Sur le papier, les pro-LSFin sont nettement supérieurs en nombre et en importance: Swissbanking, l’Association de l’asset management SFAMA, SIX, l’OAR-G (un surveillant genevois des GFI) ou encore les représentants des trusts, du private equity et des produits structurés. On peut probablement ajouter le Département fédéral des Finances, qui a conçu le projet de loi.

Ce camp soutient l’instauration d’une surveillance prudentielle pour les gérants indépendants – l’un des principaux points du package LSFin-LEFin. Or, cette supervision renforcée est également voulue par les opposants au projet de loi, à savoir deux grandes associations alémaniques de gérants indépendants, l’ASG et le VQF. Mais eux veulent l’atteindre par une autre voie (par une loi sur la gestion indépendante ou par des modifications de la loi sur les Bourses ou du code des obligations).
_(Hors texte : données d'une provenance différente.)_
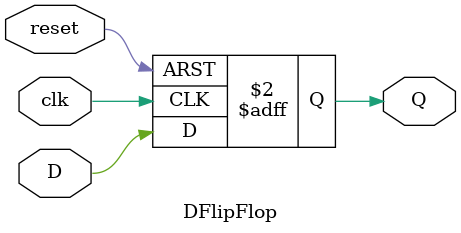
<source format=v>
`timescale 1ns / 1ps

module DFlipFlop(clk, reset, D, Q);

	input  clk, reset, D;
	output Q;
	
	reg    Q;
	
	always @ (posedge clk, posedge reset)
		
		if(reset)
			Q <= 1'b0;
		
		else
			Q <= D;

endmodule

</source>
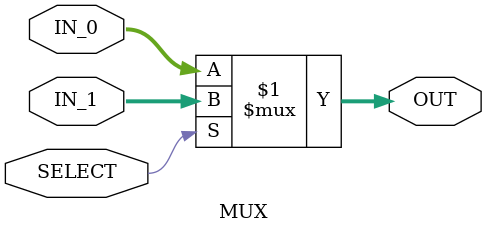
<source format=v>
`timescale 1ns / 1ps


module MUX#(    
    parameter BIT_WIDTH = 8,//k
    parameter N=8)
    (
    input [BIT_WIDTH-1:0] IN_0,
    input [BIT_WIDTH-1:0] IN_1,
    input SELECT,
    output [BIT_WIDTH-1:0] OUT
    );
    assign OUT = (SELECT)?IN_1:IN_0;
    
endmodule

</source>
C’est tout le paradoxe de ce micro-psychodrame agitant le monde de la gestion indépendante depuis de longues années: tout le monde est d’accord sur l’objectif à atteindre, mais pas sur les moyens. Sauf que cette fois, les enjeux sont nationaux.

Ce nième épisode de discorde entre représentants des gérants externes risque de retarder, voire de compromettre, la reconnaissance de la Suisse dans le cadre de la directive européenne MiFID, comme le craint l’avocat genevois François Rayroux (L’Agefi d’hier).

Même si les forces en présence paraissent si déséquilibrées, un blocage est tout à fait possible parce que la dynamique est tout autre au sein de la Commission de l’économie et des redevances du Conseil des Etats. Ses treize membres ne comptent qu’un seul romand, Christian Levrat. Président du Parti socialiste.

Le socialiste fribourgeois est d’ailleurs à l’origine des auditions supplémentaires organisées aujourd’hui, qui visent à entendre les milieux romands et tessinois concernés. Mais là encore, le choix des nouveaux témoins n’a pas été simple. Outre Alfredo Gysi qui représentera les banques étrangères, le premier romand invité a été un fervent partisan du projet de loi: Franz de Planta, président de l’OAR-G. La convocation aux nouvelles auditions mentionnait un troisième intervenant, dont l’identité serait confirmée plus tard. Il s’agit de Julien Blanc, qui préside un autre OAR genevois, l’Arif.

Favorable à une entrée en matière le 25 janvier, l’Arif a «retravaillé sa position», qui n’est plus «ni noire ni blanche» mais dont la primeur est réservée à la commission, nous disait-on hier. On sait en revanche que Blanc et de Planta se sont souvent opposés dans le passé.

L’arrivée de ce troisième homme fait les affaires des opposants au projet. Elle n’est peut-être pas le résultat du hasard, puisque la commission est présidée par un membre du comité du VQF, l’un des principaux opposants à la LSFin-LEFin. Voilà comment un magnifique conflit d’intérêt risque de noyer un projet essentiel pour la place financière.

Le renvoi du projet de loi au Conseil fédéral repousserait la mise à niveau du cadre réglementaire suisse d’au moins cinq ans. L’actuel package LSFin-LEFin a pris naissance le 28 mars 2012, lorsque le Conseil fédéral a chargé le DFF et la Finma d’élaborer une «réglementation transsectorielle des produits et services financiers». Imaginons que l’administration travaillera plus rapidement, si le Parlement lui renvoie son package. Disons trois ans, puis autant pour la reconnaissance internationale, aboutissant en 2022.

D’ici-là, l’incertitude réglementaire accélèrera les délocalisations discrètes déjà en cours sur la place financière. Certains semblent prêts à prendre un tel risque pour résoudre un problème – la surveillance des GFI – finalement assez anecdotique en lui-même et sur lequel tout le monde est d’accord.